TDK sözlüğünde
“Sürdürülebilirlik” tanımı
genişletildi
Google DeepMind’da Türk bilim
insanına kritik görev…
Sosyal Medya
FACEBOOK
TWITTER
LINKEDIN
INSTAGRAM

WHAT YOU NEED TO DO »
Copy out every line of the data above verbatim, keeping each line on its own.

OUTPUT OF THE TASK »
TDK sözlüğünde
“Sürdürülebilirlik” tanımı
genişletildi
Google DeepMind’da Türk bilim
insanına kritik görev…
Sosyal Medya
FACEBOOK
TWITTER
LINKEDIN
INSTAGRAM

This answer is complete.